━━━━━ LISTED RECORDS
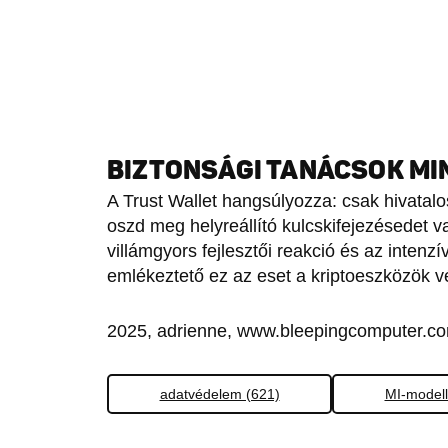
BIZTONSÁGI TANÁCSOK MI
A Trust Wallet hangsúlyozza: csak hivatal
oszd meg helyreállító kulcskifejezésedet 
villámgyors fejlesztői reakció és az intenzí
emlékeztető ez az eset a kriptoeszközök 
2025, adrienne, www.bleepingcomputer.co
adatvédelem (621)
MI-modell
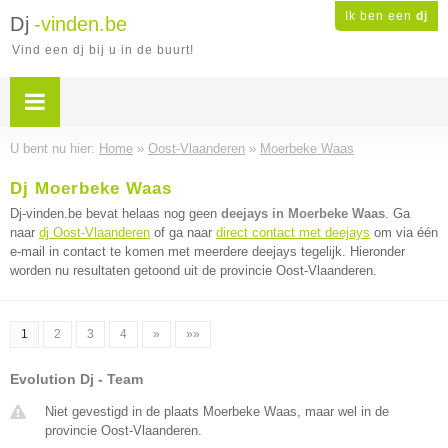
Ik ben een
dj
Dj
-vinden.be
Vind een dj bij u in de buurt!
U bent nu hier:
Home
»
Oost-Vlaanderen
»
Moerbeke Waas
Dj Moerbeke Waas
Dj-vinden.be bevat helaas nog geen
deejays in Moerbeke Waas
. Ga
naar
dj Oost-Vlaanderen
of ga naar
direct contact met deejays
om via één
e-mail in contact te komen met meerdere deejays tegelijk. Hieronder
worden nu resultaten getoond uit de provincie Oost-Vlaanderen.
1
2
3
4
»
»»
Evolution Dj - Team
Niet gevestigd in de plaats Moerbeke Waas, maar wel in de
provincie Oost-Vlaanderen.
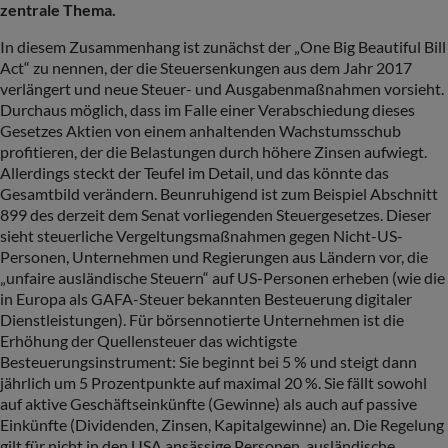
zentrale Thema.
In diesem Zusammenhang ist zunächst der „One Big Beautiful Bill
Act“ zu nennen, der die Steuersenkungen aus dem Jahr 2017
verlängert und neue Steuer- und Ausgabenmaßnahmen vorsieht.
Durchaus möglich, dass im Falle einer Verabschiedung dieses
Gesetzes Aktien von einem anhaltenden Wachstumsschub
profitieren, der die Belastungen durch höhere Zinsen aufwiegt.
Allerdings steckt der Teufel im Detail, und das könnte das
Gesamtbild verändern. Beunruhigend ist zum Beispiel Abschnitt
899 des derzeit dem Senat vorliegenden Steuergesetzes. Dieser
sieht steuerliche Vergeltungsmaßnahmen gegen Nicht-US-
Personen, Unternehmen und Regierungen aus Ländern vor, die
„unfaire ausländische Steuern“ auf US-Personen erheben (wie die
in Europa als GAFA-Steuer bekannten Besteuerung digitaler
Dienstleistungen). Für börsennotierte Unternehmen ist die
Erhöhung der Quellensteuer das wichtigste
Besteuerungsinstrument: Sie beginnt bei 5 % und steigt dann
jährlich um 5 Prozentpunkte auf maximal 20 %. Sie fällt sowohl
auf aktive Geschäftseinkünfte (Gewinne) als auch auf passive
Einkünfte (Dividenden, Zinsen, Kapitalgewinne) an. Die Regelung
gilt für nicht in den USA ansässige Personen, ausländische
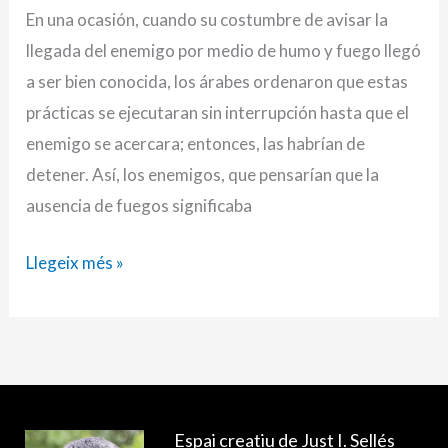
En una ocasión, cuando su costumbre de avisar la
llegada del enemigo por medio de humo y fuego llegó
a ser bien conocida, los árabes ordenaron que estas
prácticas se ejecutaran sin interrupción hasta que el
enemigo se acercara; entonces, las habrían de
detener. Así, los enemigos, que pensarían que la
ausencia de fuegos significaba
Llegeix més »
Espai creatiu de Just I. Sellés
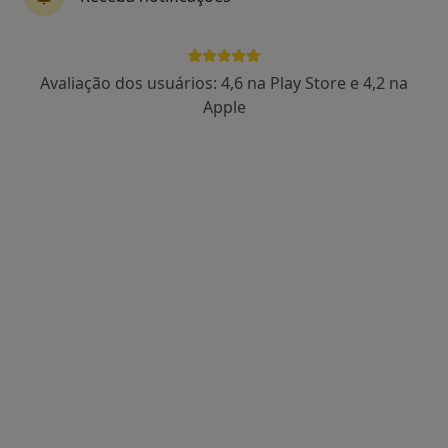
Torres Novas
•
Mapa
Sanus Clínica
Esse especialista não oferece agendamento online para esse endereço.
Avaliação dos usuários: 4,6 na Play Store e 4,2 na
Apple
Solicite um atendimento
Santo Antonio Clinica Médica
·
Clínico geral, Especialista em análises clínicas, Cardiologista
Mais
Rua Pedro Alvares Cabral, 1 (Lj A 2330-187), Entroncamento
•
Mapa
Santo Antonio Clinica Médica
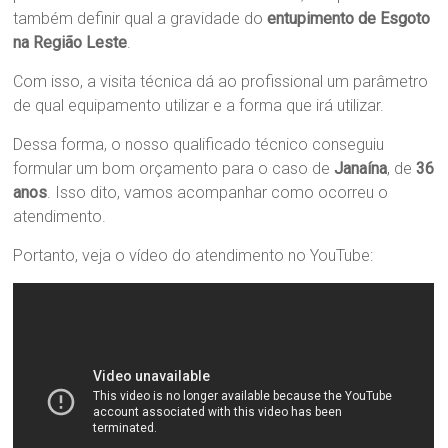
também definir qual a gravidade do
entupimento de Esgoto
na Região Leste
.
Com isso, a visita técnica dá ao profissional um parâmetro
de qual equipamento utilizar e a forma que irá utilizar.
Dessa forma, o nosso qualificado técnico conseguiu
formular um bom orçamento para o caso de
Janaína
, de
36
anos
. Isso dito, vamos acompanhar como ocorreu o
atendimento.
Portanto, veja o vídeo do atendimento no YouTube:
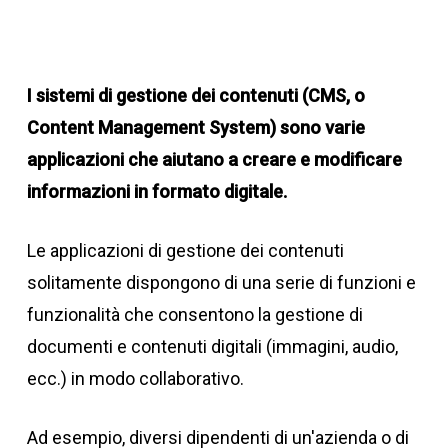
I sistemi di gestione dei contenuti (CMS, o
Content Management System) sono varie
applicazioni che aiutano a creare e modificare
informazioni in formato digitale.
Le applicazioni di gestione dei contenuti
solitamente dispongono di una serie di funzioni e
funzionalità che consentono la gestione di
documenti e contenuti digitali (immagini, audio,
ecc.) in modo collaborativo.
Ad esempio, diversi dipendenti di un'azienda o di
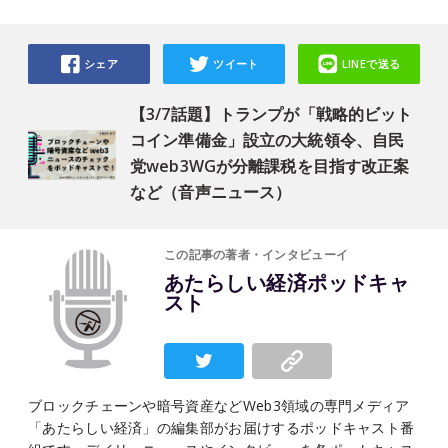
シェア
ツイート
LINEで送る
【3/7話題】トランプが「戦略的ビット
コイン準備金」設立の大統領令、自民
党web3WGが分離課税を目指す改正案
など（音声ニュース）
この記事の著者・インタビューイ
あたらしい経済ポッドキャ
スト
ブロックチェーンや暗号資産などWeb3領域の専門メディア
「あたらしい経済」の編集部がお届けするポッドキャスト番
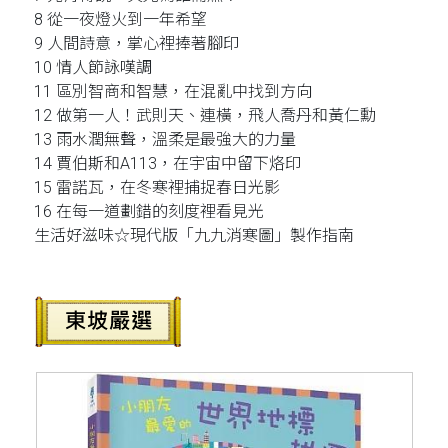
8 從一夜燈火到一年希望
9 人間詩意，掌心裡捧著腳印
10 情人節詠嘆調
11 區別智商和智慧，在混亂中找到方向
12 做第一人！武則天、連橫，飛人喬丹和黃仁勳
13 雨水潤無聲，溫柔是最強大的力量
14 賈伯斯和A113，在宇宙中留下烙印
15 雷諾瓦，在冬寒裡捕捉春日光影
16 在每一道劃錯的刻度裡看見光
生活好滋味☆現代版「九九消寒圖」製作指南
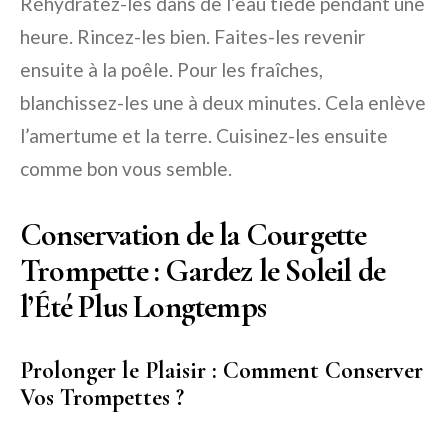
Réhydratez-les dans de l’eau tiède pendant une
heure. Rincez-les bien. Faites-les revenir
ensuite à la poêle. Pour les fraîches,
blanchissez-les une à deux minutes. Cela enlève
l’amertume et la terre. Cuisinez-les ensuite
comme bon vous semble.
Conservation de la Courgette
Trompette : Gardez le Soleil de
l’Été Plus Longtemps
Prolonger le Plaisir : Comment Conserver
Vos Trompettes ?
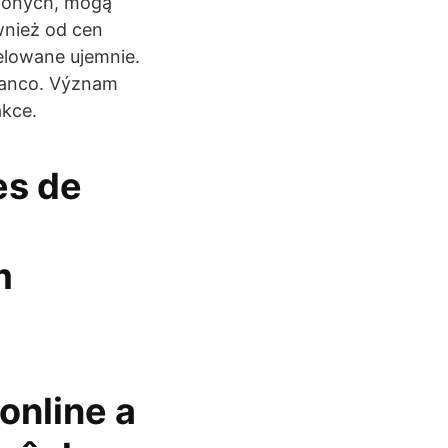
czonych, mogą
wnież od cen
elowane ujemnie.
 banco. Význam
akce.
es de
m
online a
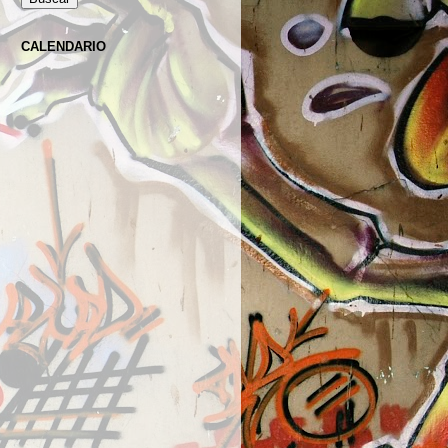
CALENDARIO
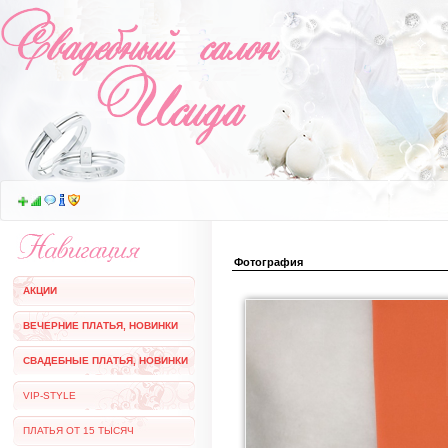
Фотография
АКЦИИ
ВЕЧЕРНИЕ ПЛАТЬЯ, НОВИНКИ
СВАДЕБНЫЕ ПЛАТЬЯ, НОВИНКИ
VIP-STYLE
ПЛАТЬЯ ОТ 15 ТЫСЯЧ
━━━━━━━━━━
EXERCISE DIRECTIONS:
Copy each line containing the word "ПЛАТЬЯ" from the data.

RESULT OF THIS TASK:
ВЕЧЕРНИЕ ПЛАТЬЯ, НОВИНКИ
СВАДЕБНЫЕ ПЛАТЬЯ, НОВИНКИ
ПЛАТЬЯ ОТ 15 ТЫСЯЧ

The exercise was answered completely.